Report of Foreign Bank and Financial Accounts (FBAR): US Expat Taxation
An FBAR needs to be filed if you are an expat having a foreign account holding more than $10,000. It is a mandatory filing.
You need to file FBAR if you are a US citizen or resident alien and if:
- You have a bank account holding $10000 dollars or more of money or assets in a foreign country.
- Even a single day in the whole taxation year the account had a value of more than $10000
- You have the controlling signature for making deposits to that account.
- If there are more than one financial deposit accounts and the sum of assets in all accounts is more than $10000
The FBAR must be filed before or on the 30th of June of every year. In case of expats the deadline for filing income tax returns gets extended. However, this extension does not apply to FBAR filing. The FBAR needs to be filed within the deadline and failure to do so leads to penalty. If the IRS proves you guilty of willingly not fling FBAR then the fine levied is $100,000 or half of the value of your money account, whichever is more. In case of accidental non-filing the penalty is $10,000 per violation if the reason is not justified. There is absolutely no clause for requesting and extension for filing FBAR.
In case you have not declared your foreign account and have not received any complaint from the IRS then you can still file FRAR along with an explanation of late filing. You will not be subjected to legal action or penalty if you do so.

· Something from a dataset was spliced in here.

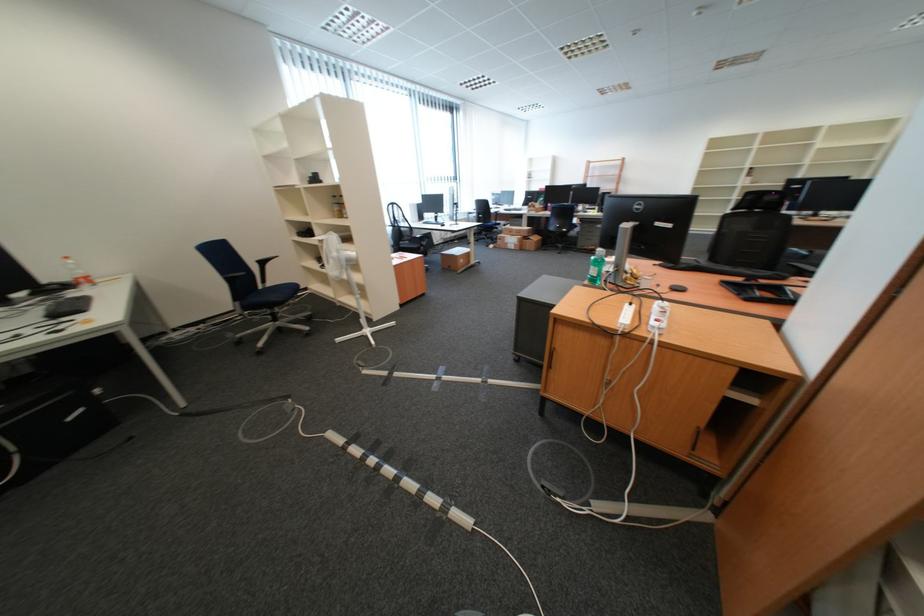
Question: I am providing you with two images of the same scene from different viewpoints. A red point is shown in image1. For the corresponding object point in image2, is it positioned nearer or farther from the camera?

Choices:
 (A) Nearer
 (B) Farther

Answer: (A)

Record of Authorization to Electronically File FBARs:
In case you do not want to file FBAR on your own and want to do so via a third party or in case you are filing your FBAR jointly with your spouse then you can do so by downloading and signing the FinCEN114a form. This report is a proof of transferring authority for filing the FBAR to the relevant individual. You do not have to submit the FinCEN114a form along with FBAR filing. You and the filer need to keep it with yourself and produce it in case demanded by IRS during cases of conflict.